Jetzt können auch kranke Patienten aufatmen. Ein kleiner Clip an der Mitralklappe rettet ihr Herz.
Wie funktioniert das?
Prof. Roberto Corti: Über einen Katheter platzieren wir einen winzigen Clip am Herzen. Er schliesst die undichte Mitralklappe zwischen linkem Vorhof und linker Herzkammer, damit das Blut wieder in den Körper gepumpt wird.
Wo liegt der Nutzen für die Patienten?
Die meisten von ihnen atmen nach dem Eingriff wieder normal und zeigen selbst unter Belastung Resultate, an die vorher nicht zu denken gewesen war. Hochleistungssportler werden sie zwar keine mehr, aber sie können den Alltag wieder gut bewältigen.
Ein Eingriff, von dem ältere Patienten profitieren?

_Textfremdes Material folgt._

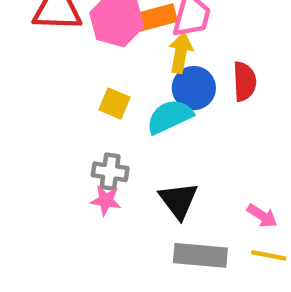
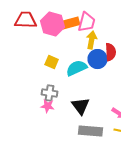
yellow arrow: (181, 53) -> (92, 40), moved
blue circle: (194, 88) -> (98, 59), moved

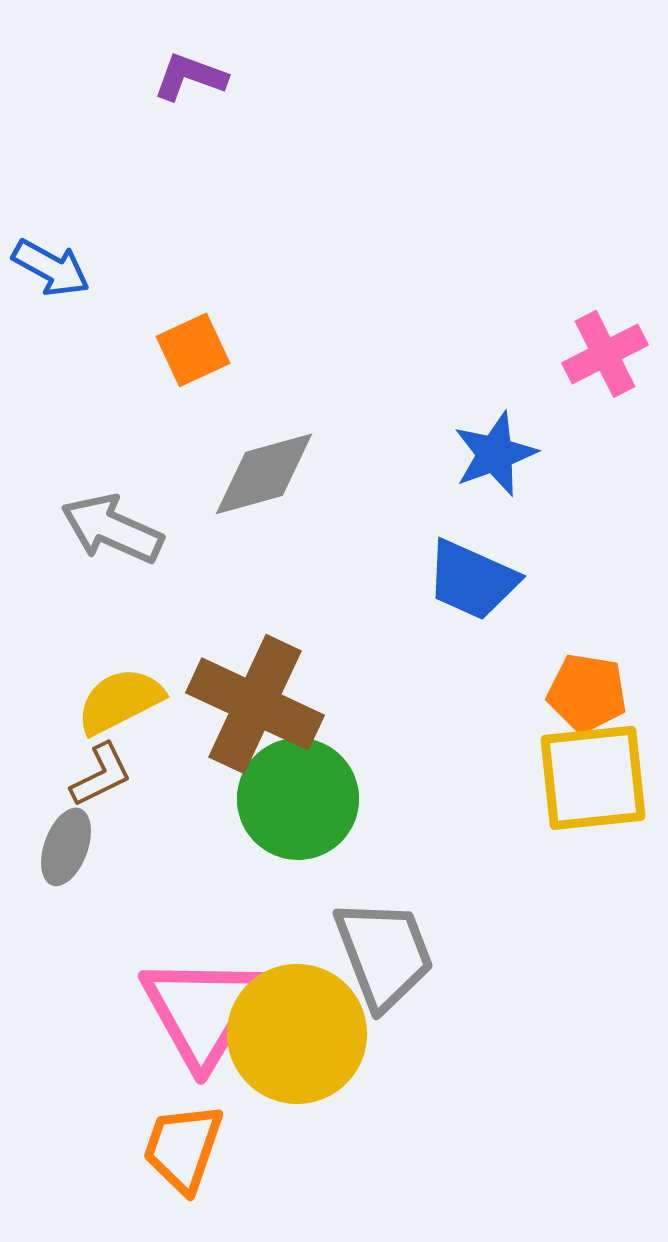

Besonders Menschen, die bereits an verschiedenen Krankheiten leiden und die eine Operation mit der Herz-Lungen-Maschine nicht überleben würden. Das Beispiel von Heinrich Volkart spricht für sich. Der älteste Patient, den wir mit dieser Methode behandelt haben, war schon 96 Jahre alt.
Wie sind die Erfahrungen?
Bis jetzt sind weltweit über 20 000 Patienten so behandelt worden. Diese Therapie ist gedacht, um die Funktion der Herzklappe zu verbessern. Zwei Arten von Patienten profitieren: Einerseits solche, bei denen die Mitralklappe selber einen Defekt hat. Andererseits aber auch Patienten, die unter einer generellen Herzschwäche leiden. Bei letzteren ist die Mitralklappe zwar gesund, aber im Vergleich zum krankhaft vergrösserten Herzen zu klein. Bei solchen Menschen verkleinert und erholt sich das Herz nach dem Eingriff. Dieser Effekt muss allerdings noch durch eine Studie untermauert werden.